15 November 2009

Ba Chua Kho Temple - Duong O Paper Village



Last weekend, a friend and I took a quick trip on a motorbike the the area around the town of Bac Ninh, just north of Hanoi. After coffee in the park for a little planning, we headed to the Ba Chua Kho temple, on a hill just the other side of the railroad tracks. It felt like the whole village, which really formed an arm off of Bac Ninh itself, was waiting for our arrival. Trying to stay assertive as we were enthusiastically encouraged to buy offerings ranging from platters of food and drink for our ancestors in the afterlife, we settled on some incense and fake paper money. The temple was beautiful, partly for its setting on a hill near a lake. But the significance wasn't so much religious as historical: the temple had been built about 1000 years ago to honor a woman, remarkable in itself. She had been a poor woman who married well, a king's brother, and when she was tasked with managing the region's farms, she set up a grain storage system for about 75 farms. While this sensible move makes most of us nod approvingly, her claim to legend was that her prudence paid off by feeding Vietnamese troops fighting off one of the waves of northern invaders.
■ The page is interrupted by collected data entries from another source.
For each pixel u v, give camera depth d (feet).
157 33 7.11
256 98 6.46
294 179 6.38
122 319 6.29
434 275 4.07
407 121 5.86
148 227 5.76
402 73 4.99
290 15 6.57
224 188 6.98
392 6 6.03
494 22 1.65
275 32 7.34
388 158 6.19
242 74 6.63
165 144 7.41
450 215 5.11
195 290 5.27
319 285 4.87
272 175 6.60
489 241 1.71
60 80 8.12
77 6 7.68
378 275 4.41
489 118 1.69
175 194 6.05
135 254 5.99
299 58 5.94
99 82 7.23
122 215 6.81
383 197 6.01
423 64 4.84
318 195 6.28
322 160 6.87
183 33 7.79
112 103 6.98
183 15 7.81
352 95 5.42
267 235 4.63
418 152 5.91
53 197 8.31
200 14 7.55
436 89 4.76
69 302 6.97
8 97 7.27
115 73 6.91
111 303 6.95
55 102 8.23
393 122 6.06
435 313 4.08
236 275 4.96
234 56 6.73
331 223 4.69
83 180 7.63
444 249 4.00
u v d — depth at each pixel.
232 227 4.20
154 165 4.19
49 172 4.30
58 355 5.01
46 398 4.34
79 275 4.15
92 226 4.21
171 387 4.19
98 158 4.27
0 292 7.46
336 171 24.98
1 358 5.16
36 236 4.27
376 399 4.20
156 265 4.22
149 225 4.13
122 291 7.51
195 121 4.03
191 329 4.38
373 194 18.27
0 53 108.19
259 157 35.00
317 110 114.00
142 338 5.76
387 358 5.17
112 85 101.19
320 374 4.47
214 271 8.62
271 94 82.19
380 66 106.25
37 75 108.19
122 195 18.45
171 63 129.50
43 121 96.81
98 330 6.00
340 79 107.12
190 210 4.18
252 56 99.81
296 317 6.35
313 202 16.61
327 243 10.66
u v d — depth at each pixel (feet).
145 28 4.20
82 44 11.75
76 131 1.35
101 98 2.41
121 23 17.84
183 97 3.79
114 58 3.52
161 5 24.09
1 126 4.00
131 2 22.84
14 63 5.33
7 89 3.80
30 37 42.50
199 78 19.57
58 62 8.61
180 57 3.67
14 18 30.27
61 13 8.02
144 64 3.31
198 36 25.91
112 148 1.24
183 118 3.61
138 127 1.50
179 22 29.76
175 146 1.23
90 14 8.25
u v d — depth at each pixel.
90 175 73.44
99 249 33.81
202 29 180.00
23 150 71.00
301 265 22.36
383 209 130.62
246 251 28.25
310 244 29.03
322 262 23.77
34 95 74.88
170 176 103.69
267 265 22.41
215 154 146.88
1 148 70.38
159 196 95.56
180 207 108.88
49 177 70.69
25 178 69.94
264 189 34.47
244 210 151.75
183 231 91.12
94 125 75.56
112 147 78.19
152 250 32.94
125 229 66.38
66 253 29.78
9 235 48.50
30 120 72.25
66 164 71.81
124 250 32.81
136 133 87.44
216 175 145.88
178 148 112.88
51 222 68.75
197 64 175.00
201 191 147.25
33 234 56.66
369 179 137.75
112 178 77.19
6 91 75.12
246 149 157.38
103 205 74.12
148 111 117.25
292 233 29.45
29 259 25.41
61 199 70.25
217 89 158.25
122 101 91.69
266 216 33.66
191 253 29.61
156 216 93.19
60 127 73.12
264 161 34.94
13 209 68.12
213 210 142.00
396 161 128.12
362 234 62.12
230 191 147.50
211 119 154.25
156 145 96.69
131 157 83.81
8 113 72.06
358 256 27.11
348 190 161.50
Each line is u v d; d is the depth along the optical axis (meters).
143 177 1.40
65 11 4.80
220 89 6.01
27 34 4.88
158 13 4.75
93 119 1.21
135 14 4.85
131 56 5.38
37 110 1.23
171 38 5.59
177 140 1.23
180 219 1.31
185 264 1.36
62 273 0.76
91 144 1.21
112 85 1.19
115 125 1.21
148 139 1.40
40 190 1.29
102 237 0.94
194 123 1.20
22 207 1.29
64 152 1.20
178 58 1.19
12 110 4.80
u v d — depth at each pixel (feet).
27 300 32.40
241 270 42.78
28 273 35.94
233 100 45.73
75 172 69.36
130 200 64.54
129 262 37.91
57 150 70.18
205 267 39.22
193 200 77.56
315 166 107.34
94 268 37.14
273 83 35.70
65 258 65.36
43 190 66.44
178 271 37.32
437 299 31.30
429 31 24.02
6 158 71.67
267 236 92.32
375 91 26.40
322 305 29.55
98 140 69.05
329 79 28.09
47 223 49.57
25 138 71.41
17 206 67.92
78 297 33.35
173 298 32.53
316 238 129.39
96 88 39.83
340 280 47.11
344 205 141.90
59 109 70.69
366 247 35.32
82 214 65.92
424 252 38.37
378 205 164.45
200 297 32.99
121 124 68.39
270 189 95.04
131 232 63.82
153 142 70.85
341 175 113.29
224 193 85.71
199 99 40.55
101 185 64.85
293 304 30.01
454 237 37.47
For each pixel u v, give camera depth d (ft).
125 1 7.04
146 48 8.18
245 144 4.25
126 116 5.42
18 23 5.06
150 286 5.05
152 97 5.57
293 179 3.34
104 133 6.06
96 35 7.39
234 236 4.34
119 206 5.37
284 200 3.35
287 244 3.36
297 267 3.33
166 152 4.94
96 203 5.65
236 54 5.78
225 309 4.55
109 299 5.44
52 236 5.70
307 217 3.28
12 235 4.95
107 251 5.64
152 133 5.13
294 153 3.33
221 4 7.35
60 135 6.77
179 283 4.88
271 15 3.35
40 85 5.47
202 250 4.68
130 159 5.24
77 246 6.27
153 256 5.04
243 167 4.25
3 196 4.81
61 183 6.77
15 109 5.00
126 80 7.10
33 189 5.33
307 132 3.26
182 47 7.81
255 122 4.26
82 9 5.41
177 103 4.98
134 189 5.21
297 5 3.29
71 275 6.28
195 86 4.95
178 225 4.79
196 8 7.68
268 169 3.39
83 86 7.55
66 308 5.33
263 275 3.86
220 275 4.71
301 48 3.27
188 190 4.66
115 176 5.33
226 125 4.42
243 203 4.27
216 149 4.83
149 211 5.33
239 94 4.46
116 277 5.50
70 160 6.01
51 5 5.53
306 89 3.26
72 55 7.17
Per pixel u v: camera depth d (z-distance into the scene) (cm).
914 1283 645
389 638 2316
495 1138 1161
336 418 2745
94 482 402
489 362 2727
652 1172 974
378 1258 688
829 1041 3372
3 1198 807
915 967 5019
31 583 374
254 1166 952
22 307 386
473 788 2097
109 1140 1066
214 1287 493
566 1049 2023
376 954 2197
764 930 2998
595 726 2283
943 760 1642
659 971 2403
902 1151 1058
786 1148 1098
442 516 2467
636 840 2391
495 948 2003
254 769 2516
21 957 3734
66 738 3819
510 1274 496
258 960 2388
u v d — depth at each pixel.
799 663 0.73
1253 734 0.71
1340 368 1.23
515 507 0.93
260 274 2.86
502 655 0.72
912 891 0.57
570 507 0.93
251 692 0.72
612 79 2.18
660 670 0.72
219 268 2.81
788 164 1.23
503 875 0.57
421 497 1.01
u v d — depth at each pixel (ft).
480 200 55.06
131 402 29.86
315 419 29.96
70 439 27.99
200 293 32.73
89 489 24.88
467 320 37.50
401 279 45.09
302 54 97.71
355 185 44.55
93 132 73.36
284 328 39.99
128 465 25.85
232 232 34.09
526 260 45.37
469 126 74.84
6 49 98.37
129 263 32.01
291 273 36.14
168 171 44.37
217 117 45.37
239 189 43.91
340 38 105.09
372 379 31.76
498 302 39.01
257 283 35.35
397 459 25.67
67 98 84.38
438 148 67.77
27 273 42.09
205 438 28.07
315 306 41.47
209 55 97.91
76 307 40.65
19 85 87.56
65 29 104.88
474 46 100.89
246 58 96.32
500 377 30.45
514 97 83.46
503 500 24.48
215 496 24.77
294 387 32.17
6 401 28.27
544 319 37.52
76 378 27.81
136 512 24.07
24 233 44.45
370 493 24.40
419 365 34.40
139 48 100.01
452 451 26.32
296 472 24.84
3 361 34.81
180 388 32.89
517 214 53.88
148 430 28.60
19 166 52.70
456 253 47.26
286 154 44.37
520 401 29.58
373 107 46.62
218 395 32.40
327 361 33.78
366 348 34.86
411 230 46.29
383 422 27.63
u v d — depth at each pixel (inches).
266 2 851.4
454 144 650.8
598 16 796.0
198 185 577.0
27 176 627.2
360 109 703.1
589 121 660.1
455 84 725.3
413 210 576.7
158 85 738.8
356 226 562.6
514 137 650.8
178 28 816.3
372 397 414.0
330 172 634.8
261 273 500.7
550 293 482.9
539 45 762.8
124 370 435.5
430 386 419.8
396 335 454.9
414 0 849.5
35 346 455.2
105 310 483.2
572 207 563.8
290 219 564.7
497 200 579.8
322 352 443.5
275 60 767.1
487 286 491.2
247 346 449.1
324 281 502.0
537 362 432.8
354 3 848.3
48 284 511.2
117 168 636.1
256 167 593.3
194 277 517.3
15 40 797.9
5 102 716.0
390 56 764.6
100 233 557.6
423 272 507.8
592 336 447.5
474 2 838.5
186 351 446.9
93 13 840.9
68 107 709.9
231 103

Our second stop was in the village of Duong O - Phong Khe, just off the highway south of Bac Ninh. Around Hanoi, there are groups of traditional handicraft villages, specializing in small-scale manufacturing: pottery, weaving, paper fans, wood-carving, etc. Just as U.S. farms are rarely a little self-sustaining plot of land with cows and chickens anymore, these villages are no living history park, either: many of these villages are fighting for survival, and have industrialized their specialty, sometimes with mixed results. The paper village we visited has diversified into everything from tissues and toilet paper to big rolls of paper for fake paper money offerings. Much of the paper is recycled from waste paper, though you might not like what it does to the water. But the town is thriving, evidenced by several new homes, and must not get many Western visitors: when we parked the bike on the corner, two older gentlemen advised us to park it inside one of their houses, never asked for a fee, and found it amusing that we were taking pictures of the alley around their place. At one of the larger processors, a woman gave us a quick explanation of her 24/7 operations without us asking at all.